I like the idea of supporting a team with more modest expectations. Cutting myself free from Arsenal’s constant almosts — for a while it was almost a title, now it’s almost the Champions League — might help me avoid inhabiting T. S. Eliot’s image of old age as “the conscious impotence of rage / At human folly, and the laceration / Of laughter at what ceases to amuse.”

It is possible that I am taking this too seriously.

In any case, as I’ve written before, it’s hard simply to choose in these matters. I did not decide to be an Arsenal supporter — I’m not even sure why I’m an Arsenal supporter — I am not happy to be associated with some Arsenal supporters, who shall remain nameless, though others are pretty darn cool. When I first seriously started following English football I decided I would support Aston Villa, because I too am from a city called Birmingham, and while I still keep track of Villa and wish them well, no strong attachment ever formed. I somehow drifted Highburywards.

But now I hope to change that. Arsenal begin the Premier League season this afternoon against Leicester. I shall look upon this event (certain to produce a loss, Arsenal always lose their first match of the season, what the hell is Wenger doing) with what Dr. Johnson called “frigid tranquility.” Frigid tranquility — that’s it. That’s what I’m after.

forecasts, fears, hopes

Here’s a good tactical preview of the forthcoming Arsenal season. I am made a bit nervous about this passage:

Outside of the top contributors there are myriad other uncertain situations spread throughout the squad. Petr Čech is 35, with his closest possible successor Wojciech Szczęsny having just been sold to Juventus after spending two seasons out of sight and out of mind on loan at Roma. Per Mertesacker is retiring at the end of the season and his best partner Laurent Koscielny is 31. Jack Wilshere is clearly not long for this club. Calum Chambers, despite being only 22, doesn’t seem to be in Wenger’s plans in any serious way.

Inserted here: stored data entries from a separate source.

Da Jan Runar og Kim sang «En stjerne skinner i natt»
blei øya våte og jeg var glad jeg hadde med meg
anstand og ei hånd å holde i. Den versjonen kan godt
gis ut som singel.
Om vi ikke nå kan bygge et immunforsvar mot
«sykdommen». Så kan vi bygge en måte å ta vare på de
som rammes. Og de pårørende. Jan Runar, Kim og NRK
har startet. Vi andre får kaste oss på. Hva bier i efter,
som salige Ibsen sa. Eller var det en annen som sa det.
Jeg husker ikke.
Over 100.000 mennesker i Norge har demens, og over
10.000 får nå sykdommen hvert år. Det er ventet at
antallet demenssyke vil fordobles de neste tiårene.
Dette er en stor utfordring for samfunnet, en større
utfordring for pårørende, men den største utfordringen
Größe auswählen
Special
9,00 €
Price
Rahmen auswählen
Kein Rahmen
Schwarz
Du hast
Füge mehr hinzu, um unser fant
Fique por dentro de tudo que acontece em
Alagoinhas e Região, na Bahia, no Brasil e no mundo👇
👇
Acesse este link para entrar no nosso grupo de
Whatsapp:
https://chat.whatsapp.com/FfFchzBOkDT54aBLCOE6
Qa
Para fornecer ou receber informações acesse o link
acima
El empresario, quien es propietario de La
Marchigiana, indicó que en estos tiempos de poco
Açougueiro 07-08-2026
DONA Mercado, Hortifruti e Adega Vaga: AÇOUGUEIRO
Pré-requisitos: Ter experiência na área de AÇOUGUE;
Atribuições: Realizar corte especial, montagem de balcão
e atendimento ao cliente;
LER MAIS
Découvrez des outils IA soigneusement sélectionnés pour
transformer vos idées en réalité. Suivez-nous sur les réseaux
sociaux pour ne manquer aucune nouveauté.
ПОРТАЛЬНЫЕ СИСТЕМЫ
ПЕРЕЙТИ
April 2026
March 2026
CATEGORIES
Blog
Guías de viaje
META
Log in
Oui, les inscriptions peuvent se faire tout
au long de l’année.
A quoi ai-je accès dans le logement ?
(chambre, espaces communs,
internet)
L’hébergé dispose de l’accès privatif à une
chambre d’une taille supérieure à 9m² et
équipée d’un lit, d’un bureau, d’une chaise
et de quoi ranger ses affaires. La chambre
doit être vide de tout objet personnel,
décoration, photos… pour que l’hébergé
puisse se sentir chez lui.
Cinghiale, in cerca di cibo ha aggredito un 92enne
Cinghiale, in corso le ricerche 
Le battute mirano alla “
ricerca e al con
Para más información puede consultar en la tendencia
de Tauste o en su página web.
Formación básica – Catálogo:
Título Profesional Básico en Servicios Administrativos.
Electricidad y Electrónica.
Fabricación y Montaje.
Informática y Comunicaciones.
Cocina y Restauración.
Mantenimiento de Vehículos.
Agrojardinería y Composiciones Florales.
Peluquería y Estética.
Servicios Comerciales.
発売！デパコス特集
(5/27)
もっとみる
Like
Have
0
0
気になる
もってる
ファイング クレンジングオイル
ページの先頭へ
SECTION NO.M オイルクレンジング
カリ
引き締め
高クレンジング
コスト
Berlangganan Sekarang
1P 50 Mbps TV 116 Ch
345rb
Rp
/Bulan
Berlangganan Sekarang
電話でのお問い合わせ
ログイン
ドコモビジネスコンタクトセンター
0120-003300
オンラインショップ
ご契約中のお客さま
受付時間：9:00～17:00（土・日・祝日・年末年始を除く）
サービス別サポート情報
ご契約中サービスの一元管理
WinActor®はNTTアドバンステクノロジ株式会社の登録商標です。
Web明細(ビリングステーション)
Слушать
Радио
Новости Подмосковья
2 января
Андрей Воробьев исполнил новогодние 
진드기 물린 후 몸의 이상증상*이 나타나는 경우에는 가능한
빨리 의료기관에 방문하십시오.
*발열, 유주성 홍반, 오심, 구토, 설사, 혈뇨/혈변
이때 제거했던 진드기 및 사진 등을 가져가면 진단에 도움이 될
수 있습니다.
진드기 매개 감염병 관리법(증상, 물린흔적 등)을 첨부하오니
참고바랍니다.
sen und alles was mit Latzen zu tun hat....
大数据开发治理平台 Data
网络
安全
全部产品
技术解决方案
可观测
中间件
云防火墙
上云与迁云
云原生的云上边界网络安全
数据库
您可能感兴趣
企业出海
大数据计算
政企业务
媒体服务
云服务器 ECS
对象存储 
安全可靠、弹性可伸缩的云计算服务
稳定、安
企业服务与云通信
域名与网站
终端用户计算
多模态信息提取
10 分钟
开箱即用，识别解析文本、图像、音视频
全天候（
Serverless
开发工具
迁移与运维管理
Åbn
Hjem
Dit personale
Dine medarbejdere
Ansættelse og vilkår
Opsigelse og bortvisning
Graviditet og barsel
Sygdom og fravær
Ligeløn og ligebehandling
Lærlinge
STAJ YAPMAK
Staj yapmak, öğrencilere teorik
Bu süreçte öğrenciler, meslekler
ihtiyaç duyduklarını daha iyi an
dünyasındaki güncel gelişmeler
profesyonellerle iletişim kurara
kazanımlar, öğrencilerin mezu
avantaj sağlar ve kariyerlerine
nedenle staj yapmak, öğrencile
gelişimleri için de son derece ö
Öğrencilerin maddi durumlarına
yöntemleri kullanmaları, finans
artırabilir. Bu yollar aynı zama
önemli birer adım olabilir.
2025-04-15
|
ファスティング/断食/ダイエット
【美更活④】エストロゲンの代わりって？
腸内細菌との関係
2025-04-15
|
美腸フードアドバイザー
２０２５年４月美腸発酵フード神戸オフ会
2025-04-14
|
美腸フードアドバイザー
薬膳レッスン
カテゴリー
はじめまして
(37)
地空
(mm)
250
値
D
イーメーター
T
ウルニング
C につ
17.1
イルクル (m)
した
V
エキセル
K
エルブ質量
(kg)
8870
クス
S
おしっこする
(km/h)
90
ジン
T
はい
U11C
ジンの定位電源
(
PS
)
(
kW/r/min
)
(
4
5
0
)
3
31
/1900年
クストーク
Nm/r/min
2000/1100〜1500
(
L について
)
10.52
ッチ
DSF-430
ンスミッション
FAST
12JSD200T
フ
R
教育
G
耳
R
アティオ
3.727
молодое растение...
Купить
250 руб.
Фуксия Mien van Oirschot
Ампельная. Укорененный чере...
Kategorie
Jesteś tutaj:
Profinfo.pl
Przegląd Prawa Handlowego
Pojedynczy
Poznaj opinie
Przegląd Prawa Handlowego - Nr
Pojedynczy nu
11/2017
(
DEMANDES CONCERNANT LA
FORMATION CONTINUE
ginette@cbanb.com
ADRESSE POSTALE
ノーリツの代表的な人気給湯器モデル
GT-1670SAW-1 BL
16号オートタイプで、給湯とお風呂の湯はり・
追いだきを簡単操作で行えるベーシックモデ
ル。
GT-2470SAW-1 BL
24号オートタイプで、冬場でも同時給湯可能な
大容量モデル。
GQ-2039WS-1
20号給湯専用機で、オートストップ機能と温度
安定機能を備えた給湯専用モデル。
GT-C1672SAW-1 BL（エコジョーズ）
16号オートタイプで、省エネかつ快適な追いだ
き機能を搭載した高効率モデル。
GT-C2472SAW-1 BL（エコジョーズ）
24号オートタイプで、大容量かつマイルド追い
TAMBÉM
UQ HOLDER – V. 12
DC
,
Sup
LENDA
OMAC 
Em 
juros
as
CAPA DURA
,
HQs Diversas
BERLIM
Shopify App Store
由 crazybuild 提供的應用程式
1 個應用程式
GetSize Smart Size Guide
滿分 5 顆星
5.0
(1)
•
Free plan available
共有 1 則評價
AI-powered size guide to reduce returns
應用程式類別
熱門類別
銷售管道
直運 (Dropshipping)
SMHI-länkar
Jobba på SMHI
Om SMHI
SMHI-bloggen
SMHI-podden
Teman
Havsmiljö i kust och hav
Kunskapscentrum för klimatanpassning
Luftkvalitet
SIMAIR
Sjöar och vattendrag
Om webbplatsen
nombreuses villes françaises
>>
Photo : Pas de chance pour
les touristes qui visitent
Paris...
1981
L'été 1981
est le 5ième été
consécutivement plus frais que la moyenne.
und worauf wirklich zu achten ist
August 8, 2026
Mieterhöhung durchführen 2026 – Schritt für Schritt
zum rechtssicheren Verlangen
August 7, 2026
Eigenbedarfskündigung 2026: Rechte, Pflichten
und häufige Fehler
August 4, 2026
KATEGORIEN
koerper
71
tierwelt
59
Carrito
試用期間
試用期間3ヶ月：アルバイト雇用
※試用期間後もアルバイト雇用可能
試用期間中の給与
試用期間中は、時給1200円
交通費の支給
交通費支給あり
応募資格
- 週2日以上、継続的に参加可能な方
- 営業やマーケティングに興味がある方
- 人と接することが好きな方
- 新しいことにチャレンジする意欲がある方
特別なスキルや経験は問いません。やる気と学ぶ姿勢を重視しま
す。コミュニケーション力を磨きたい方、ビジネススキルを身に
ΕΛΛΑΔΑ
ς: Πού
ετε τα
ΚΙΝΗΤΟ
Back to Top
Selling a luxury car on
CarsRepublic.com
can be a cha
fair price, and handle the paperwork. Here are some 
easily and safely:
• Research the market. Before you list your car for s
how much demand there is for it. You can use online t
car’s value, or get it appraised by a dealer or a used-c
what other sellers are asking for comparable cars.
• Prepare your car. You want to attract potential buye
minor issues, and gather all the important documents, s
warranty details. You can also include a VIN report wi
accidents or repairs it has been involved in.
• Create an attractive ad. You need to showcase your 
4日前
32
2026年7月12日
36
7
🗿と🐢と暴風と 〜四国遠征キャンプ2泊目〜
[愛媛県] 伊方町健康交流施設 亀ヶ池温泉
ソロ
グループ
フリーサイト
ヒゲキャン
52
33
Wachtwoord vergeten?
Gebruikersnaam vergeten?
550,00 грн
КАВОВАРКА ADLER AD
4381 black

These examples could go on but you get the point: there’s a lot of deferred outcomes and holes that will soon need filling in the current squad. Özil and Sánchez could both very well leave at the end of the season, meaning the club would somehow need to recruit two elite players out of nowhere if they desire to retain their current level. Convincing them to stay, if that’s even a possibility, also seems pretty unappetising. Do you really want to be giving pricey long-term contracts to two 29-year-olds? Especially considering Sánchez has played international football every summer dating back to 2014 and is notable for the fact that he is always running? These problems would be lessened if there were comparable talents waiting in the wings to inherit the responsibilities but there just aren’t many. Finding such talents is obviously difficult yet Arsenal have avoided making preparations for too long and will likely suffer for it.

Some thoughts:

  • Here at the end of the preseason I’m feeling better about central defense. I think Koscielny has a few more good years, and I see both Mustafi and Holding as solid, possibly better than solid, defenders. Also, Kolasinac looks like he can play on the left side of a back three as well as at wingback.
  • I’m now inclined to believe that Xhaka will be better this year, and continue to be impressed by Elneny’s intelligence and workrate; I’m also not ruling out improvement by Coquelin. So I’m less worried about defensive midfield also.
  • After several months of breaking into a cold sweat every time I thought about the possibility to Alexis leaving, I am now, half the time anyway, wishing for him to be sold right now. I fear that he’s the sort of player who could suffer a dramatic drop-off in performance if injuries and fatigue catch up with him (Özil, by contrast, has the kind of game that could flourish into his mid-thirties.) I am also concerned that his evident disgruntlement will affect morale. If you can squeeze a healthy fee out of a big club for Alexis, even if that big club is a rival like Man City, I say: go for it.
  • But keep Ox and play him every game you can. Kolasinac steaming up the left side and Ox flying up the right can terrify defenses.
  • And give some of the kids a chance. For heaven’s sake. Let’s see what Nelson and Maitland-Niles can do. I think they can do a lot.